Established by Canadian fur trader Johnny Grant and expanded by cattle baron Conrad Kohrs, the Grant-Kohrs Ranch National Historic Site commemorates the Western cattle industry from its 1850s inception through recent times. The park was created in 1972, and covers 1,500 acres (6.1 km2) and 90 structures. The site is maintained today as a working ranch by the National Park Service. The ranch was designated a National Historic Landmark on December 19, 1960.
Johnny Francis Grant was born at Fort Edmonton, Alberta, Canada. His mother died when he was only three years old, so he was sent to Three Rivers, Quebec to be raised by his grandmother. His father was a Hudson Bay Company employee, and therefore, in his mid-teens, he left for Fort Hall, Idaho to meet up with his father. There he learned the trading business. However, in the 1840s the fur trade was dying out, so Grant turned to trading with emigrants traveling west. He made a considerable profit by trading travelers one healthy cow or horse for two trail-wearied ones. He then fed and rested the tired animals and the following season traded them again. This is how he got into the cattle business.
Grant started using the Deer Lodge Valley in 1857 to graze his cattle during the winter. In 1859, he decided that the area was a good place to permanently locate a ranch. The ranch house was built by 1862 to be Grant's permanent residence. He convinced traders to settle around him, forming the town of Deer Lodge. Johnny was initially successful, but found that when gold miners arrived in the area, he was at a disadvantage, because he spoke French and the newcomers spoke English. He was taken advantage of in contracts and felt that he could no longer be successful in the area. In 1866, he sold his ranch to cattle baron, Conrad Kohrs, and returned to Canada.
Conrad Kohrs was born on August 5, 1835, in Wewelsfleth, in Holstein province, which was then a part of the German Confederation. At the age of 22, he became a citizen of the United States. He went to California during the gold rush days. He then moved on to Canada and arrived at the gold camps of Montana in 1862. He never struck gold, but he became wealthy by selling beef to the miners. Kohrs built his cattle operation until he owned 50,000 head of cattle and had grazing pasture of 10 million acres (40,000 km2). However, he had a setback when the severe winter of 1886-1887 left over half the cattle population in the northwest dead. Most cattlemen went bankrupt, but Kohrs managed to receive a 100,000 dollar loan from his banker, A.J. Davis. While the open range era was ending, Kohrs adapted successfully and was able to pay off the loan in only four years.
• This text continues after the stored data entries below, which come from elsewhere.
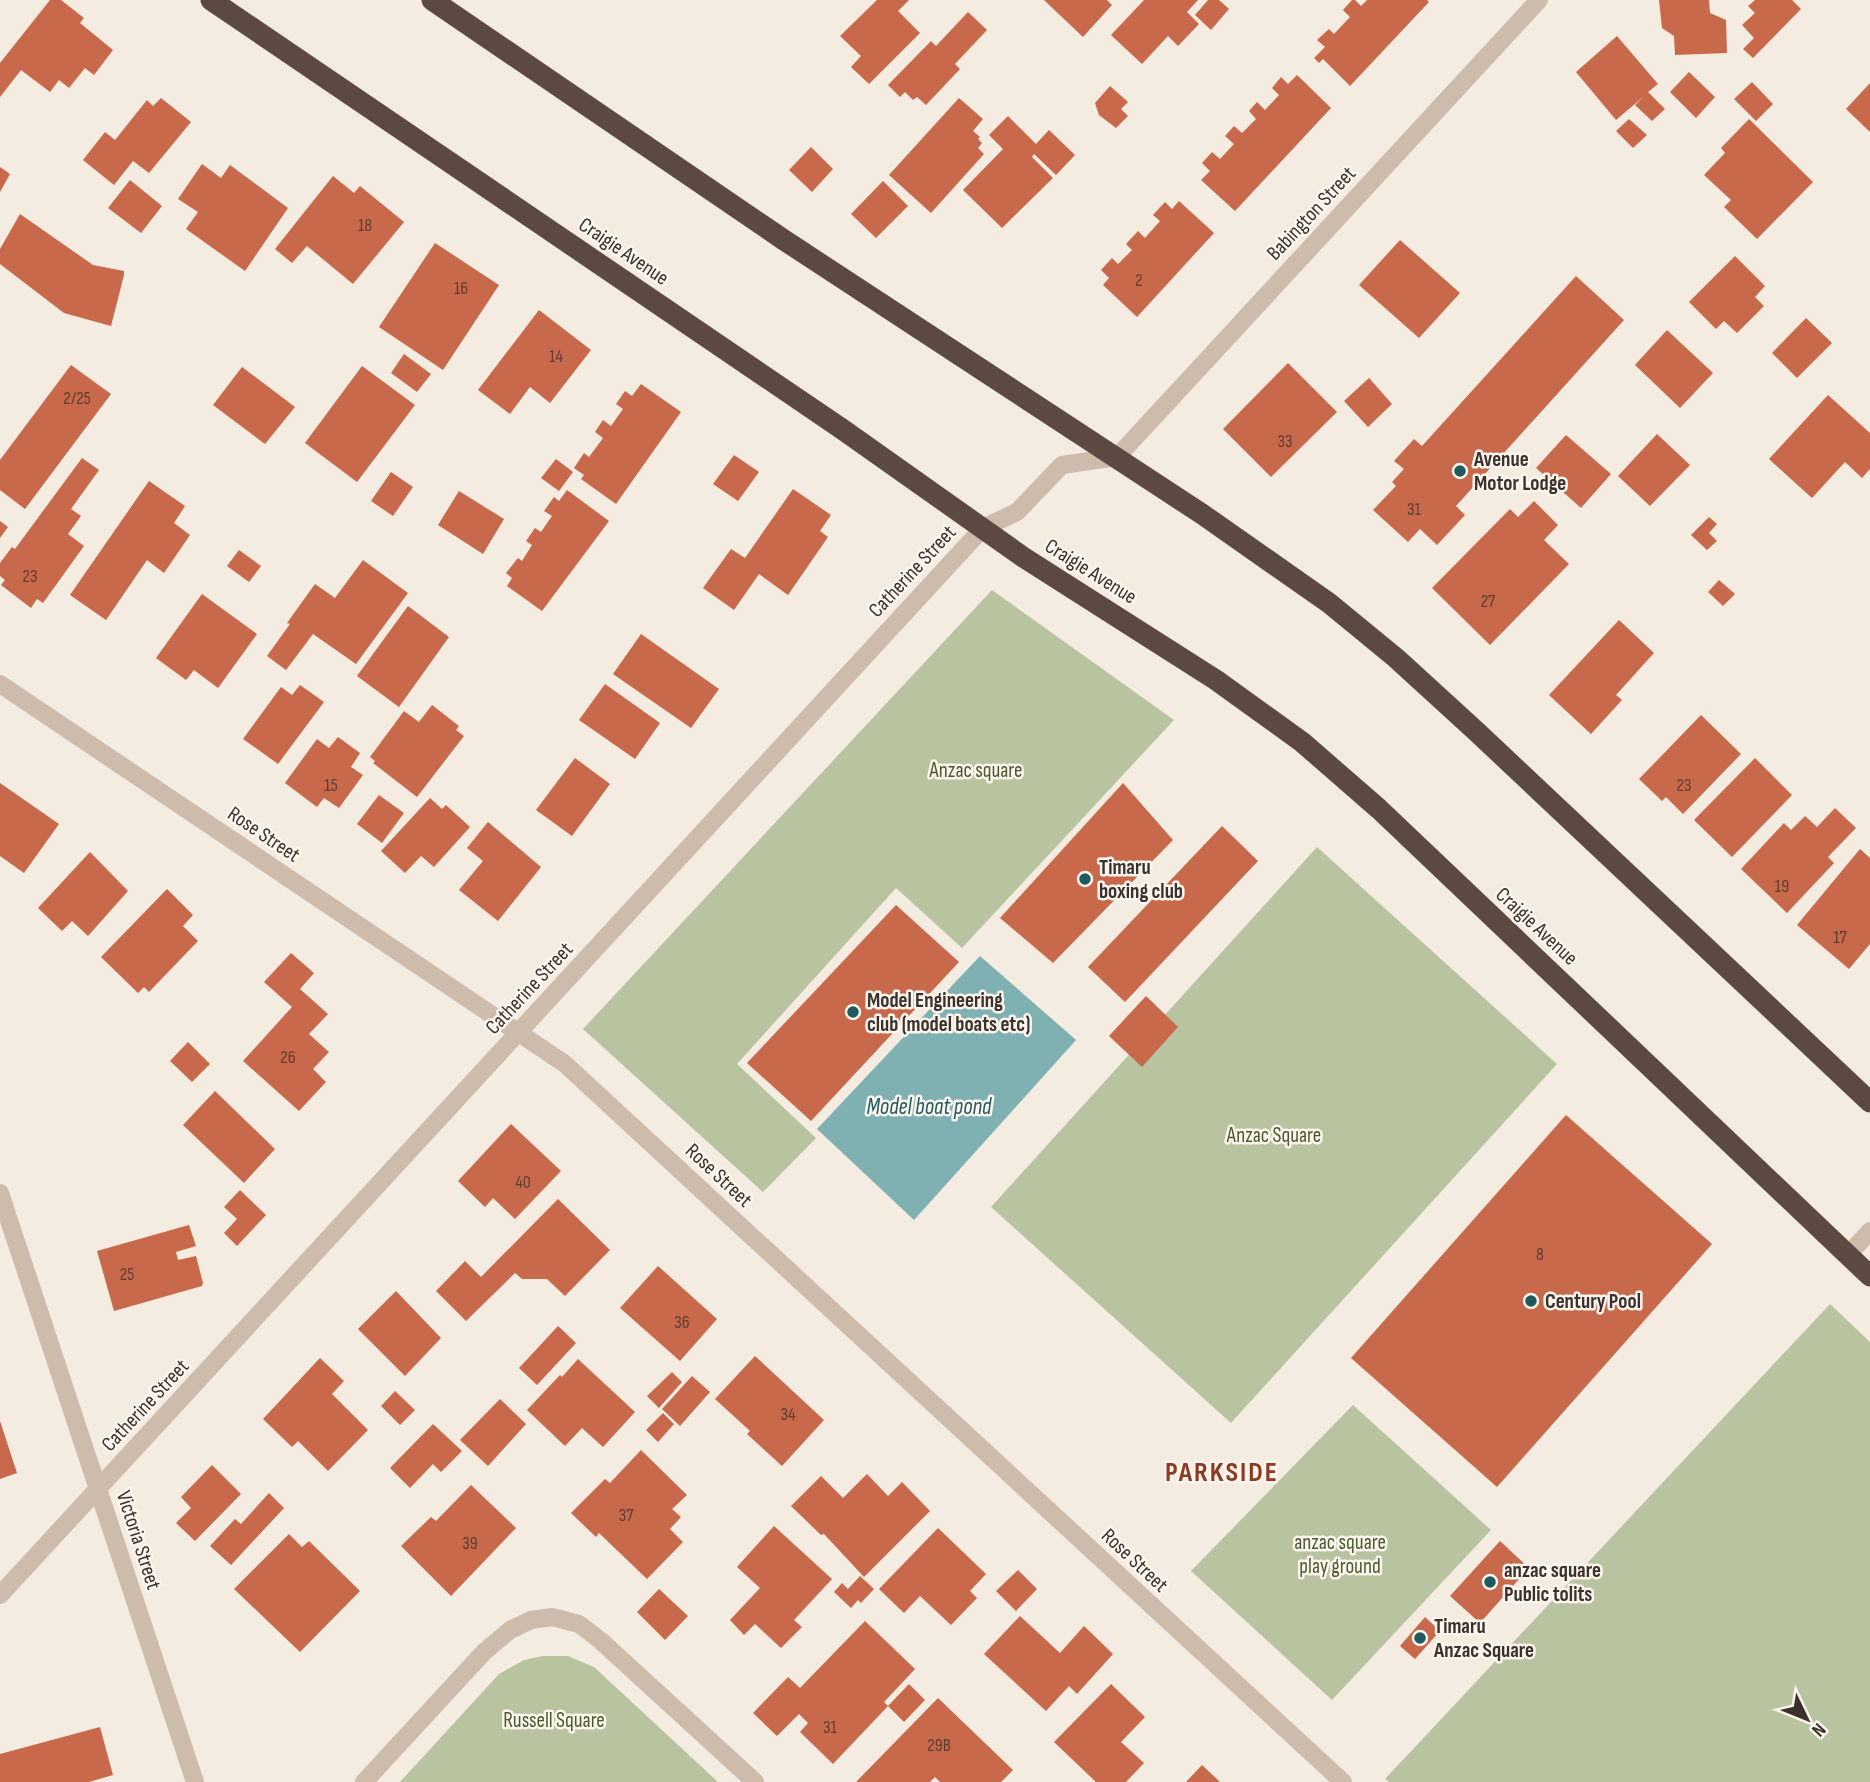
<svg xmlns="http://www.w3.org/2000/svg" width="1870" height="1782" font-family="'Sofia Sans Condensed',sans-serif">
  <rect width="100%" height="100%" fill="#f4ebe1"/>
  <!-- green -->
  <path fill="#b8c4a0" d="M992 590 1174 720 962 948 896 888 737 1064 816 1138 763 1192 583 1029Z
    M1317 847 1557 1064 1231 1423 991 1207Z
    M1830 1304 1870 1342V1782H1389L1385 1779Z
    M1353 1405 1491 1530 1332 1700 1191 1571Z
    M543 1656H568L594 1667 718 1782H400L499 1674 524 1660Z"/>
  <!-- water -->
  <path fill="#7fb0b2" d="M980 956 1076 1040 914 1220 817 1129Z"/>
  <!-- building -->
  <path fill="#c8694b" d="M50 0H61L84 18 80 23 113 50 94 75 85 68 69 88 59 80 50 92 21 70 0 97V63Z
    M877 0H909L898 11 920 33 869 84 851 67 861 56 840 36Z
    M1044 0H1107L1112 5 1083 37Z
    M1144 0H1198L1187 12 1199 24 1178 46 1168 36 1142 64 1111 35Z
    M1208 0H1219L1229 9 1211 30 1195 15Z
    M1352 0H1355L1361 6 1367 0H1427L1429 2 1350 86 1323 59 1319 63 1314 58 1325 47 1317 40 1329 29 1334 34 1350 17 1343 10Z
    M1659 0H1709L1710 13 1726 20 1727 53 1675 55 1674 36 1662 28Z
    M1755 0H1792L1801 9 1753 58 1743 49 1754 38 1742 25 1755 13 1748 6Z
    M968 12 987 30 955 64 960 69 926 105 917 97 913 100 905 92 900 97 888 85 931 41 936 46Z
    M1617 36 1658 84 1648 92 1665 109 1652 121 1635 105 1643 97 1616 120 1576 72Z
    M1689 72 1715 97 1696 118 1670 92Z
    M1297 75 1331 108 1235 211 1201 180 1210 171 1202 163 1212 152 1220 159 1234 144 1225 136 1234 126 1242 133 1256 119 1249 111 1257 102 1265 110 1279 95 1272 88 1281 77 1288 84Z
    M1752 82 1773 104 1756 121 1734 99Z
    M1870 83V132L1846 109Z
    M1110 86 1128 102 1121 109 1128 116 1116 128 1099 115 1095 103Z
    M161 98 191 122 149 173 133 161 114 185 83 160 105 132 115 140 147 100 153 106Z
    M959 98 983 119 973 131 980 137 978 139 982 143 978 148 984 154 931 213 889 175Z
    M1008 116 1036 144 1049 130 1075 155 1056 175 1034 154 1032 157 1053 178 1002 228 963 190 1003 149 989 135Z
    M1629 119 1647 135 1633 148 1616 131Z
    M1749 119 1813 182 1757 239 1724 207 1731 200 1704 175 1725 153 1721 148Z
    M811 147 833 169 812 192 789 170Z
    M202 164 221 178 230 165 288 208 245 271 186 229 198 212 178 199Z
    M0 167 10 174 0 192Z
    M333 176 354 193 360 186 404 222 353 284 307 246 292 263 275 249Z
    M130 180 162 206 141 233 108 208Z
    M883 181 908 206 876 238 851 214Z
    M1179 201 1214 233 1137 317 1103 285 1109 278 1101 270 1112 258 1118 264 1132 250 1126 244 1138 231 1145 238 1160 221 1153 215 1165 202 1172 209Z
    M20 214 93 265 124 271V275L111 326 64 313 0 264V249Z
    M1400 240 1460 293 1419 338 1359 285Z
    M435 243 499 285 443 370 379 327Z
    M1735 256 1765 286 1755 297 1764 306 1737 333 1724 321 1716 329 1689 302Z
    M1576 276 1624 320 1456 506 1465 515 1437 545 1420 529 1408 542 1373 510 1396 486 1392 482 1404 469 1394 461 1414 439 1422 446Z
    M539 310 591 350 550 403 530 387 510 414 478 390Z
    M1806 318 1832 343 1797 378 1772 353Z
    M1667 330 1713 373 1680 408 1635 365Z
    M404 354 431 374 417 392 391 373Z
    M1288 363 1337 412 1271 477 1223 429Z
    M71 365 111 394 25 509 0 490V460Z
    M362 366 415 405 357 482 305 443Z
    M242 367 295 407 265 444 213 405Z
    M1369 378 1392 404 1368 427 1344 401Z
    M641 384 681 412 616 504 581 479 584 475 574 468 584 453 589 457 603 438 595 432 603 420 611 426 623 409 616 404 625 391 632 396Z
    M1828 395 1870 433V469L1862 478 1845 462 1812 498 1769 459Z
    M1657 434 1690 465 1650 506 1618 476Z
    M1566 435 1611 474 1581 508 1536 468Z
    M734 455 759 472 738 501 713 484Z
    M82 458 99 470 71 509 81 516 68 534 84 546 43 603 37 599 31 608 1 585 5 580 0 576V563L12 547 15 549Z
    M556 459 573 472 559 491 541 478Z
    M391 472 413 487 393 516 371 501Z
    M149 481 185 506 174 523 190 535 164 573 147 560 106 620 70 595Z
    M793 489 831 515 820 531 828 537 788 595 759 574 734 610 703 588 731 549 745 558Z
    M567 490 609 521 542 611 507 586 512 578 506 573 518 558 522 561 532 545 526 541 535 528 541 532 552 516 544 511 554 497 559 501Z
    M459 491 504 519 483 554 438 525Z
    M1534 501 1558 525 1544 540 1569 564 1490 645 1432 588 1510 509 1518 517Z
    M1709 517 1717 524 1709 533 1717 541 1707 550 1691 535Z
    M0 521 8 527 0 538Z
    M239 550 261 566 249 582 227 566Z
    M363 560 408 593 356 664 313 634 286 670 267 656 290 624 287 623 315 584 335 598Z
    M1719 580 1735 594 1723 606 1708 592Z
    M202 594 257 634 218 688 194 670 186 680 156 658Z
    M408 606 449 637 399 707 357 676Z
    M1619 620 1654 653 1616 695 1622 700 1591 734 1549 695Z
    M641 634 719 689 691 728 613 674Z
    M605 684 660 723 635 759 579 720Z
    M300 685 324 702 278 764 243 739 281 687 292 695Z
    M432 705 459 726 456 730 464 736 417 797 373 763 375 761 370 757 404 711 419 722Z
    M1701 715 1741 754 1683 814 1666 797 1662 801 1639 779Z
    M338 737 360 753 351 767 363 775 339 808 324 798 317 807 285 783 317 739 329 748Z
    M575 758 610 784 572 836 536 810Z
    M1755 758 1792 795 1732 857 1694 820Z
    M0 783 59 824 24 873 0 856Z
    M1123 783 1173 840 1053 963 1000 918Z
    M379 795 404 813 382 843 357 824Z
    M430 798 442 809 446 805 470 827 434 867 421 856 405 873 381 851Z
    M1835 808 1856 828 1828 857 1834 863 1787 913 1741 869 1784 823 1791 830 1805 816 1817 827Z
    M488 822 541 867 498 921 459 890 483 861 467 848Z
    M1222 826 1258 861 1125 1002 1088 967Z
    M1860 849 1870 858V944L1849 969 1797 925Z
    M90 852 128 891 88 936 72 921 62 931 38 908Z
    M167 889 193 915 183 926 198 941 149 992 144 987 138 993 101 957Z
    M896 905 959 962 811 1121 747 1063Z
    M291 953 314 973 300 989 328 1014 309 1034 329 1052 313 1069 326 1082 299 1111 243 1061 292 1007 264 982Z
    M1146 996 1178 1027 1142 1067 1109 1036Z
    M188 1042 210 1064 192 1082 170 1061Z
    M215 1091 275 1149 244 1183 183 1125Z
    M1566 1115 1712 1244 1497 1487 1351 1358Z
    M511 1124 561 1171 515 1219 493 1198 485 1207 458 1181Z
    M240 1190 266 1215 237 1246 224 1233 237 1219 224 1207Z
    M558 1199 610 1250 565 1296 547 1279H522L515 1273 466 1321 436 1291 465 1261 481 1277Z
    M189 1225 196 1246 176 1252 178 1260 196 1256 203 1283 202 1286 114 1311 97 1251Z
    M658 1266 717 1319 680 1361 620 1308Z
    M396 1291 441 1338 405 1376 358 1329Z
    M558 1326 576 1343 537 1385 519 1368Z
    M755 1356 824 1420 782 1466 747 1434 750 1431 715 1399Z
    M320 1358 344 1381 332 1394 368 1430 328 1471 298 1441 292 1447 263 1419Z
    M578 1359 635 1412 603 1447 582 1428 565 1446 527 1410 560 1375 562 1377Z
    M672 1372 682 1382 659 1408 647 1396Z
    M692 1376 710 1392 680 1426 662 1409Z
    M395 1391 415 1410 400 1425 381 1406Z
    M500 1399 526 1424 488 1466 460 1440Z
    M663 1413 674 1424 658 1442 646 1430Z
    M0 1421 17 1473 0 1479Z
    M433 1424 462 1451 441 1472 433 1464 410 1488 390 1468Z
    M641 1450 687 1495 672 1509 681 1517 670 1529 683 1542 647 1579 599 1533 596 1537 571 1513 605 1479 610 1483Z
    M212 1465 241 1494 195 1541 176 1523 191 1508 181 1497Z
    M867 1474 888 1496 902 1482 930 1511 864 1577 824 1534 821 1535 791 1506 821 1476 843 1498Z
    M471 1485 516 1528 451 1596 401 1546 431 1517 436 1521Z
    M269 1493 284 1508 231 1565 210 1546 235 1519 241 1524Z
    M774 1526 832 1579 794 1620 802 1627 781 1648 755 1624 744 1635 730 1620 760 1588 737 1567Z
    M938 1528 986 1574 970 1591 977 1598 951 1625 920 1596 904 1613 879 1589Z
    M289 1534 302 1547 309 1541 360 1591 300 1652 234 1589Z
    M1500 1541 1529 1568 1480 1623 1450 1596Z
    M1018 1570 1037 1589 1016 1611 996 1591Z
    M860 1576 874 1589 861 1603 858 1600 851 1608 834 1592 842 1583 848 1589Z
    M659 1589 688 1616 665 1640 637 1612Z
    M1020 1616 1060 1653 1084 1626 1113 1654 1077 1694 1069 1686 1046 1711 984 1654Z
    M1425 1617 1440 1631 1415 1659 1400 1646Z
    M865 1621 915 1669 884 1702 888 1706 833 1764 800 1732 808 1723 799 1714 777 1736 753 1713 788 1677 800 1688Z
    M909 1684 925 1700 904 1722 888 1706Z
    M1111 1684 1145 1717 1121 1742 1144 1763 1126 1782H1096L1054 1742Z
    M938 1698 1013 1770 1001 1782H940L935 1777 930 1782H856Z
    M100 1727 113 1775 89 1782H0V1754Z
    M1202 1765 1220 1782H1186Z"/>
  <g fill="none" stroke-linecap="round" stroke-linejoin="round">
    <!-- minor -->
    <path stroke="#cdbbac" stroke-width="18" d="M0 684 565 1064 1343 1782
      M0 1193 195 1782
      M1848 1255 1870 1231
      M0 1595 983 528 1017 512 1062 465 1117 457 1539 0
      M364 1782 484 1652 510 1630 531 1620 552 1617 579 1624 601 1641 755 1782"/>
    <!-- highway -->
    <path stroke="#5c4a42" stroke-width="21" d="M211 0 842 429 1023 557 1216 680 1302 742 1379 809 1870 1276
      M432 0 784 240 1202 514 1329 603 1396 658 1477 732 1870 1102"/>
  </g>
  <!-- markers -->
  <g fill="#1f5a5e" stroke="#fbf5ee" stroke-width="2.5">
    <circle cx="1460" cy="471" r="7"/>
    <circle cx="1085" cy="879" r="7"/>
    <circle cx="853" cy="1012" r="7"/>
    <circle cx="1531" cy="1301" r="7"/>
    <circle cx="1490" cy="1582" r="7"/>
    <circle cx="1420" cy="1638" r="7"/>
  </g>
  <g text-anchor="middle" stroke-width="5" stroke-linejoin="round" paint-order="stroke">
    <!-- number labels -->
    <g font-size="18" fill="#5e3e33">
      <text x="365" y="231">18</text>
      <text x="1139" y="286">2</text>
      <text x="461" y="294">16</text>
      <text x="556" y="362">14</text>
      <text x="77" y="404">2/25</text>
      <text x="1285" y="447">33</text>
      <text x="1414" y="515">31</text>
      <text x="30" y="582">23</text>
      <text x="1488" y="607">27</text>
      <text x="331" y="791">15</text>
      <text x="1684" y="791">23</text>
      <text x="1782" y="892">19</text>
      <text x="1840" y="943">17</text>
      <text x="288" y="1063">26</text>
      <text x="523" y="1188">40</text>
      <text x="1540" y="1260">8</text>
      <text x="127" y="1280">25</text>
      <text x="682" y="1328">36</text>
      <text x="788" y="1420">34</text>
      <text x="626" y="1521">37</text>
      <text x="470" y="1549">39</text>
      <text x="830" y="1733">31</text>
      <text x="939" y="1751">29B</text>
    </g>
    <!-- street labels -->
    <g font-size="21" fill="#3b302b" stroke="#fbf5ee">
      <text transform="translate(1311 213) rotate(-47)" y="7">Babington Street</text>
      <text transform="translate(624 251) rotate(34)" y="7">Craigie Avenue</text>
      <text transform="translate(912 571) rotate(-47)" y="7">Catherine Street</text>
      <text transform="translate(1091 571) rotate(32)" y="7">Craigie Avenue</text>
      <text transform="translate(264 834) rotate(34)" y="7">Rose Street</text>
      <text transform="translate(1537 926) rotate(43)" y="7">Craigie Avenue</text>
      <text transform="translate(529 988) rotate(-47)" y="7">Catherine Street</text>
      <text transform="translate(719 1175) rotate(43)" y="7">Rose Street</text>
      <text transform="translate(145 1405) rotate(-47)" y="7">Catherine Street</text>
      <text transform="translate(139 1540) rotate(72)" y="7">Victoria Street</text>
      <text transform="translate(1135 1560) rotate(43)" y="7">Rose Street</text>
    </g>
    <!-- poi labels -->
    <g font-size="21" font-weight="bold" fill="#3b302b" stroke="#fbf5ee" text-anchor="start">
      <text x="1474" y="466">Avenue<tspan x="1474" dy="24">Motor Lodge</tspan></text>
      <text x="1099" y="874">Timaru<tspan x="1099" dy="24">boxing club</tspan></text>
      <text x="867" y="1007">Model Engineering<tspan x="867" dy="24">club (model boats etc)</tspan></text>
      <text x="1545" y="1308">Century Pool</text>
      <text x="1504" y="1577">anzac square<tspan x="1504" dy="24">Public tolits</tspan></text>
      <text x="1434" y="1633">Timaru<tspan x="1434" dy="24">Anzac Square</tspan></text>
    </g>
    <!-- park labels -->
    <g font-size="21" fill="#4a5a2e" stroke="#fbf5ee">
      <text x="976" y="777">Anzac square</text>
      <text x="1274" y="1142">Anzac Square</text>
      <text x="1340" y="1549">anzac square<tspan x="1340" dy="24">play ground</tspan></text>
      <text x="554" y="1727">Russell Square</text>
    </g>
    <!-- water labels -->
    <g font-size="23" font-style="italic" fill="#1f5a5e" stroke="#fbf5ee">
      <text x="929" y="1114">Model boat pond</text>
    </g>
    <!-- district labels -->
    <g font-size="28" font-weight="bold" letter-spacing="2" fill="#8c3b22" stroke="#fbf5ee">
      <text x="1222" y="1481">PARKSIDE</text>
    </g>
  </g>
  <!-- north arrow -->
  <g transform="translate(1807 1719) rotate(133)" stroke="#fbf5ee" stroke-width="5" paint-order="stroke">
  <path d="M0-5L12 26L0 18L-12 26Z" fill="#3b302b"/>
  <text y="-10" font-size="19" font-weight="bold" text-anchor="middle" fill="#3b302b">N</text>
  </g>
</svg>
Kohrs and his half-brother, John Bielenberg turned to more modern methods of ranching, including buying purebred breeding stock, fencing his rangeland and raising and storing fodder. His became known as "Montana's Cattle King." Bielenberg helped Kohrs to run the Grant-Kohrs ranch. He originally came to Montana at age 18 in 1864 to help with the butcher shop that served the mining camps. Bielenberg had a lot to do with the horse side of the Grant-Kohrs ranch. He bred what were called the “Big Circle” horses, reputed to be able to cover twenty miles of country in a half a day; a trait useful when gathering cattle spread over a very large area. Together, Bielenberg and Kohrs made a most successful team for over half a century.
The Grant-Kohrs National Historic Site today is r.an by the National Park Service. It is a major tourist attraction in Deer Lodge, Montana, and the tour is free. The National Park Service runs it as a living history ranch, using draft horse teams to hay the land, and blacksmiths on site make horseshoes for the horses. They keep all operations as close to how they would be in the 19th century as possible.